== Excerpt provided

Debian, Arch, Guix, F-droid or any other independent signed reproducible build channels require a true Open Source license to function legally.

The license thus forces users to download unsigned non-reproducible binaries off grayjay servers and trust blindly that their build server is creating binaries from exactly the published code and not compromised to inject tracking or malware not in the public repo (an increasingly common attack they may not even know about for years!). Or say the grayjay domain is hijacked or even a BGP attack or a LAN MITM. All sorts of ways they could be helping distribute malware and not know it with no signatures or reproducible build proofs.

Thing is, your team would not have to solve these problems if you licensed it so the community could solve them for you, as we do for thousands of open source software projects.

====
== Data below

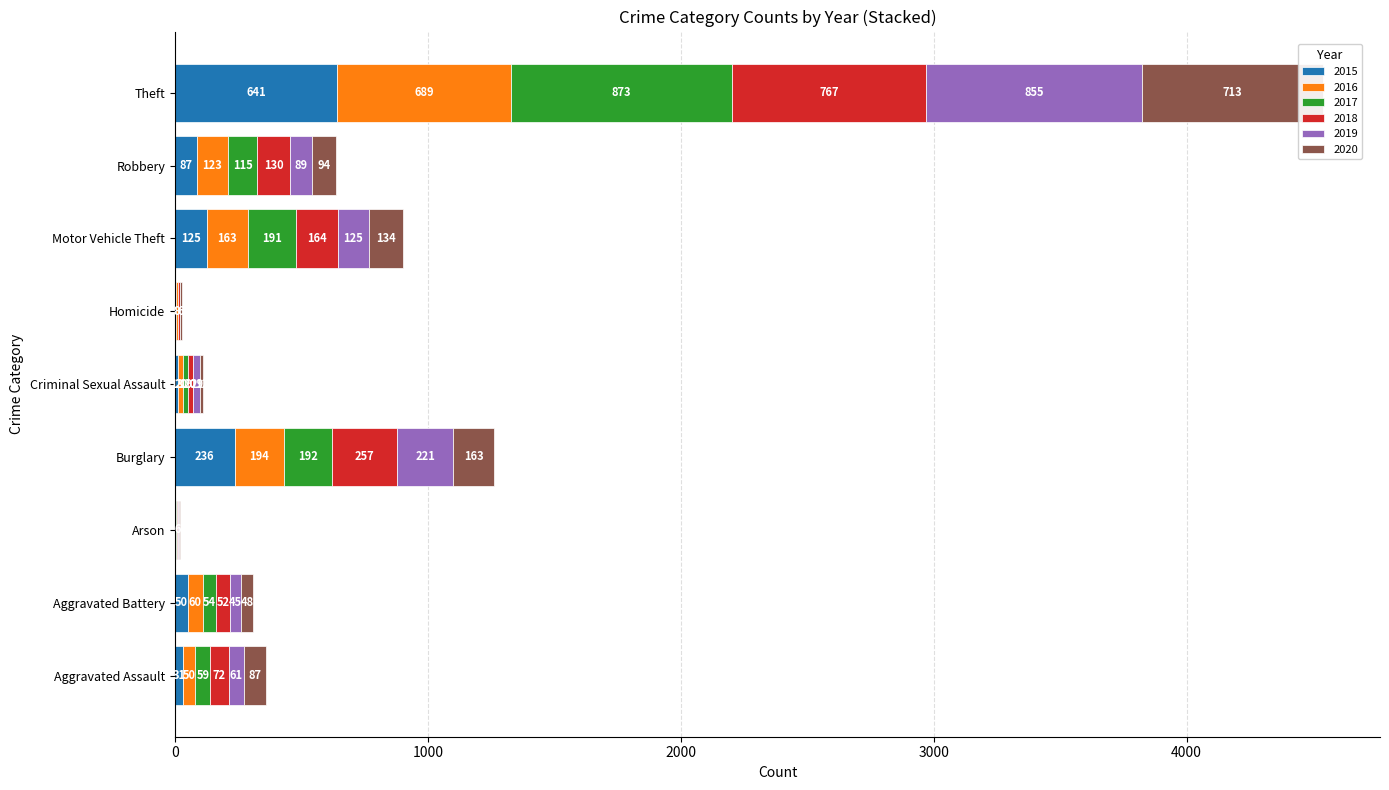

Which series has the widest spread of values?

2017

====

Task requirements
**a)** According to the licensing passage, what do Debian, Arch, Guix, F-droid and other independent signed reproducible build channels need in order to function legally?
**b)** Continue the licensing passage, starting after its final sentence.
The material comes from a different source than the licensing passage.

Your written answers
**a)** They require a true Open Source license.

**b)**
I really want to see a project like this take off and would gladly donate, but only if it can be opened up for accountability via third party compilation and distribution channels so it can never be backdoored or co-opted for surveillance if your leadership or release engineers are ever compromised.

Said license: https://github.com/futo-org/Grayjay.Desktop?tab=License-1-ov...

There are other licenses like AGPL that would kill any attempt for someone to rip your code off to make their own proprietary offering, without locking yourself out of established freedom, security, and privacy preserving software distribution channels.

If anyone from the team is reading this, I would be happy to detail and discuss my concerns further as a software supply chain security specialist. Hit me up.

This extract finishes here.